Michael Bay is hardly the most subtle of directors. Helming movies such as Transformers and The Rock, his talent for providing humorous carnage is unquestioned. Pain and Gain is more of the same filled with a menagerie of muscled men armed with hi-tech weapons. It is just as dispensable as his previous work. Even more comedic than his usual action forays Pain and Gain lives up to its misbegotten title.
Daniel (Mark Wahlberg), Paul (Dwayne Johnson) and Adrian (Anthony Mackie) are body-builders looking for a better life. They hatch an audacious plan to kidnap Victor (Tony Shalhoub), a wealthy criminal. Hoping to extort money from him, their plans quickly go awry.
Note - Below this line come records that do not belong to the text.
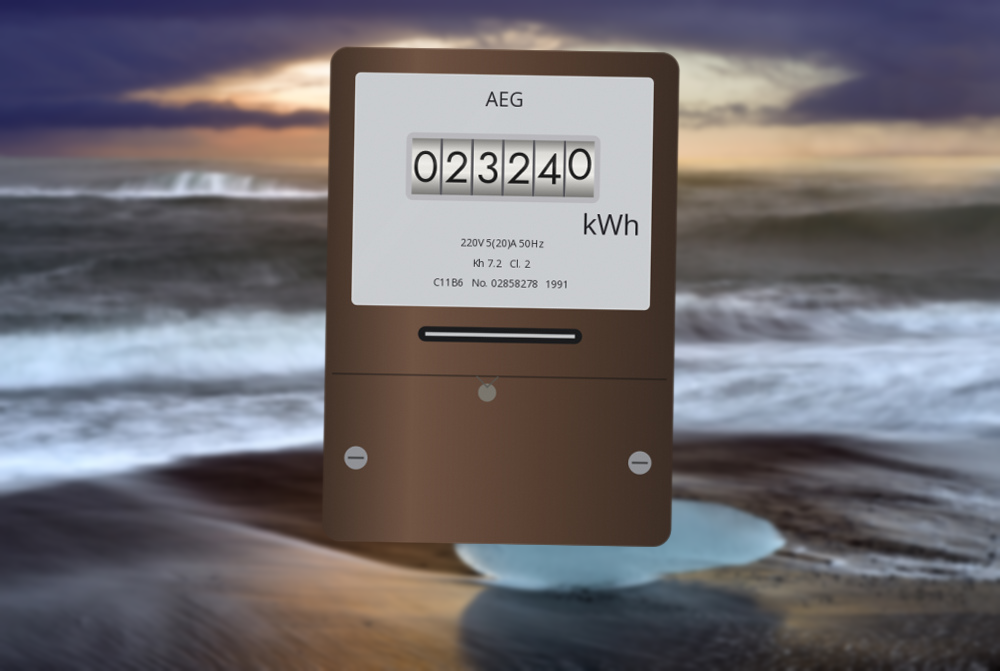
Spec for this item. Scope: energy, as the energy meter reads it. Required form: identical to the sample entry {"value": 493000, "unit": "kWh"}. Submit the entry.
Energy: {"value": 23240, "unit": "kWh"}
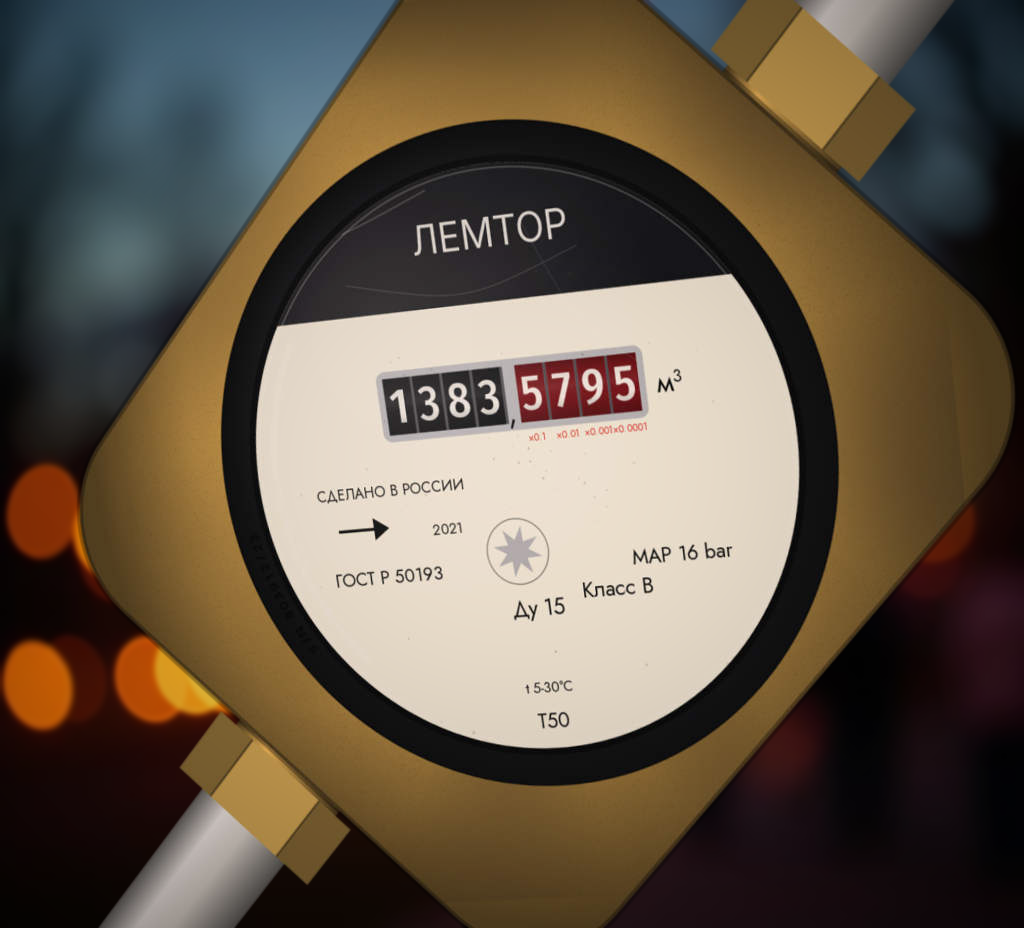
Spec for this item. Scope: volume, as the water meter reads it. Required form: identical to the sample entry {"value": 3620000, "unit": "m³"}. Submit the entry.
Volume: {"value": 1383.5795, "unit": "m³"}
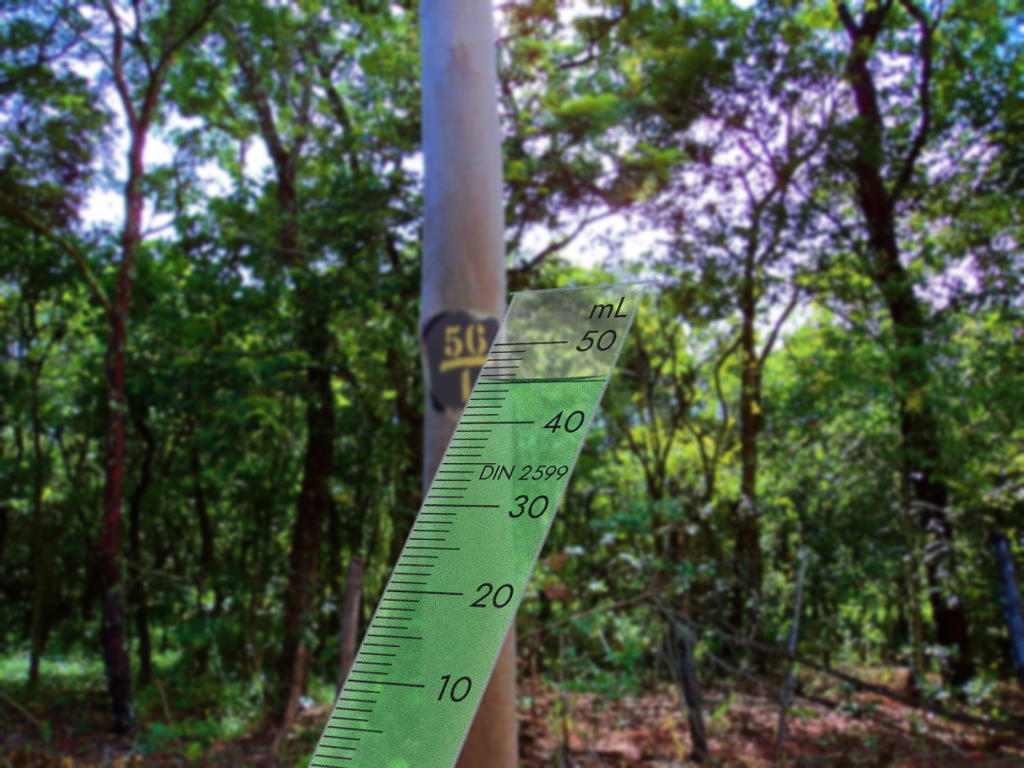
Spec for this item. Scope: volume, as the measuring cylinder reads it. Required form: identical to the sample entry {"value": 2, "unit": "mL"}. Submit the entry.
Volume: {"value": 45, "unit": "mL"}
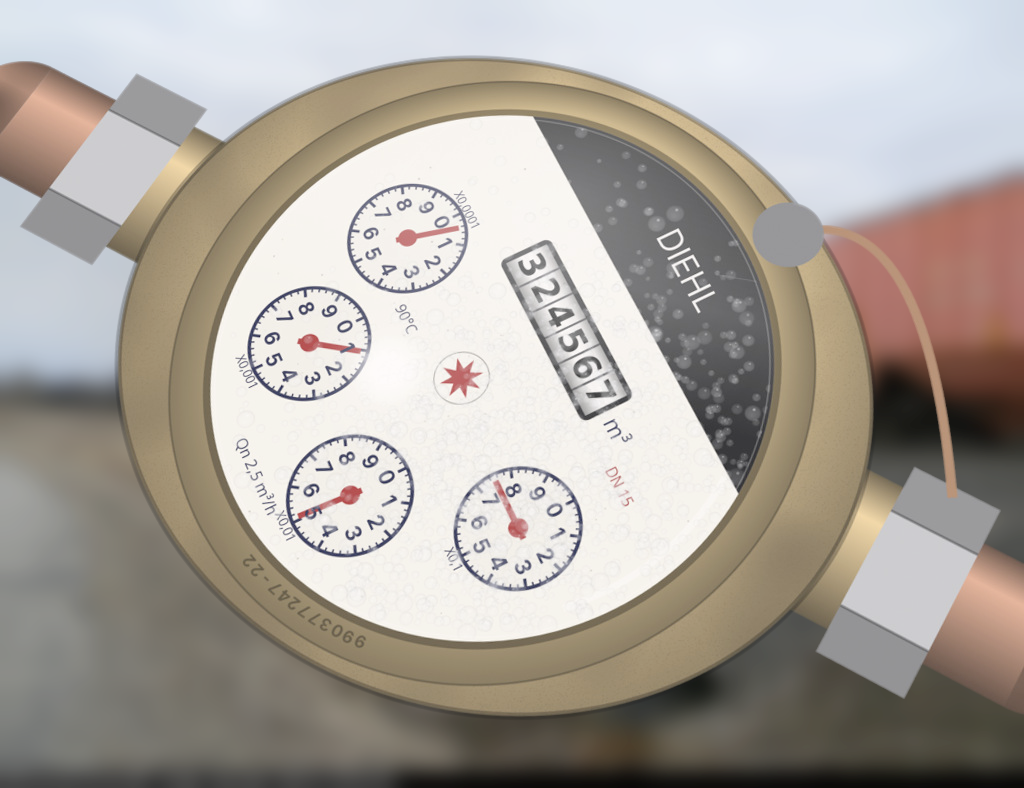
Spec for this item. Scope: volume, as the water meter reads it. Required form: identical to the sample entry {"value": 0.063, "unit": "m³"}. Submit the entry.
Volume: {"value": 324567.7510, "unit": "m³"}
With their biceps seemingly bigger than their brains, the hulking trio of kidnappers soon find themselves out of their depths and desperate to clean their tawdry mess.
Based on a true story, Pain and Gain is often hard-going. Taking huge liberties, it revels in its fictional layers at the expense of its factual source. Whilst what actually occurred sounds suitably bizarre, the script takes the comedic elements too far. You simply don’t believe in the idiocy of the main trio with the actors trying too hard to be funny. Humour should be effortless with the forced nature of Pain and Gain becoming tiresome.
As each plot element becomes more ridiculous, so does the action, mostly involving car chases and physical dismemberment. This could have been fine had Pain and Gain been more like Pulp Fiction – one of the best crime caper films in recent times. Sadly it isn’t a patch on that fine work with Bay relentlessly going for style over substance.
Pain and Gain is a cinematic version of a double maths lesson. Often a chore with too many flat spots becoming a waste of time for all involved with any spark of ingenuity quickly fading.